Region-Based Image Classification with a Latent SVM Model
Oksana Yakhnenko, Jakob Verbeek and Cordelia Schmid
Image classification is a challenging problem due to intra-class appearance variation, background clutter, occlusion, and photometric variability. Current state-of-the-art methods do not explicitly handle background clutter, but rely on global image representations, such as bag-of-word (BoW) models. Multiple-instance learning has been used to explicitly deal with clutter, classifying an image positively as soon as at least one image region is classified positively. In this paper, we propose a more robust latent-SVM model that, unlike multiple-instance learning, does not rely on a single image region to trigger a positive image classification.
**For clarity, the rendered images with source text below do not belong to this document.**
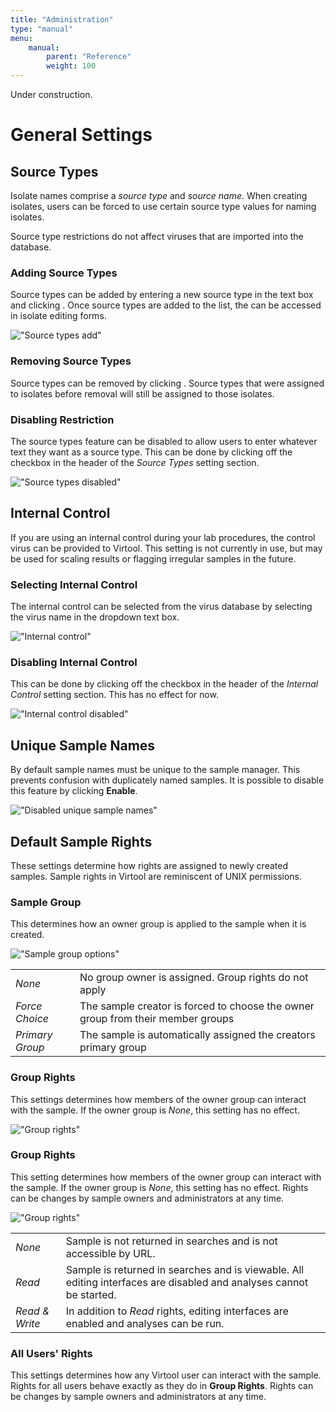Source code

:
 ```yaml
---
title: "Administration"
type: "manual"
menu:
    manual:
        parent: "Reference"
        weight: 100
---
```


<article class="message is-warning">
  <div class="message-body">
    Under construction.
  </div>
</article>

# General Settings

## Source Types

Isolate names comprise a _source type_ and _source name_. When creating isolates, users can be forced to use certain source type values for naming isolates.

Source type restrictions do not affect viruses that are imported into the database.

### Adding Source Types

Source types can be added by entering a new source type in the text box and clicking <i class="fa fa-plus-square"></i>. Once source types are added to the list, the can be accessed in isolate editing forms.

!["Source types add"](/docs_images/admin_source_types_add.gif)

### Removing Source Types

Source types can be removed by clicking <i class="fa fa-trash"></i>. Source types that were assigned to isolates before removal will still be assigned to those isolates.

### Disabling Restriction

The source types feature can be disabled to allow users to enter whatever text they want as a source type. This can be done by clicking off the checkbox in the header of the _Source Types_ setting section.

!["Source types disabled"](/docs_images/admin_source_types_disabled.png)

## Internal Control

If you are using an internal control during your lab procedures, the control virus can be provided to Virtool. This setting is not currently in use, but may be used for scaling results or flagging irregular samples in the future.

### Selecting Internal Control

The internal control can be selected from the virus database by selecting the virus name in the dropdown text box.

!["Internal control"](/docs_images/admin_internal_control.gif)

### Disabling Internal Control

This can be done by clicking off the checkbox in the header of the _Internal Control_ setting section. This has no effect for now.

!["Internal control disabled"](/docs_images/admin_internal_control_disabled.png)

## Unique Sample Names

By default sample names must be unique to the sample manager. This prevents confusion with duplicately named samples. It is possible to disable this feature by clicking <i class="far fa-check-square"></i> **Enable**.

!["Disabled unique sample names"](/docs_images/admin_unique_sample_names.png)

## Default Sample Rights

These settings determine how rights are assigned to newly created samples. Sample rights in Virtool are reminiscent of UNIX permissions.

### Sample Group

This determines how an owner group is applied to the sample when it is created.

!["Sample group options"](/docs_images/admin_sample_group.png)

|                 |                                                                                 |
| --------------- | ------------------------------------------------------------------------------- |
| _None_          | No group owner is assigned. Group rights do not apply                           |
| _Force Choice_  | The sample creator is forced to choose the owner group from their member groups |
| _Primary Group_ | The sample is automatically assigned the creators primary group                 |

### Group Rights

This settings determines how members of the owner group can interact with the sample. If the owner group is _None_, this setting has no effect.

!["Group rights"](/docs_images/admin_group_rights.png)

### Group Rights

This setting determines how members of the owner group can interact with the sample. If the owner group is _None_, this setting has no effect. Rights can be changes by sample owners and administrators at any time.

!["Group rights"](/docs_images/admin_group_rights.png)

|                |                                                                                                                     |
| -------------- | ------------------------------------------------------------------------------------------------------------------- |
| _None_         | Sample is not returned in searches and is not accessible by URL.                                                    |
| _Read_         | Sample is returned in searches and is viewable. All editing interfaces are disabled and analyses cannot be started. |
| _Read & Write_ | In addition to _Read_ rights, editing interfaces are enabled and analyses can be run.                               |

### All Users' Rights

This settings determines how any Virtool user can interact with the sample. Rights for all users behave exactly as they do in **Group Rights**. Rights can be changes by sample owners and administrators at any time.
Rather, our model scores an images using all regions, and associates with each region a latent variable that indicates whether the region represents the object of interest or its background. Background and foreground regions are each scored by a different appearance model, and an additional term in the score function ensures that neighboring regions tend to take the same background/foreground label. We learn the parameters of our latent SVM model using an iterative procedure that alternates between inferring the latent variables, and updating the parameters. We compare the performance of our approach on the PASCAL VOC'07 dataset to that of SVMs trained on global BoW representations, and to a multiple-instance SVM trained on BoW representations of image regions. We show that our approach outperforms multiple-instance learning by a large margin on all classes, and outperforms global BoW models in 17 out of the 20 classes.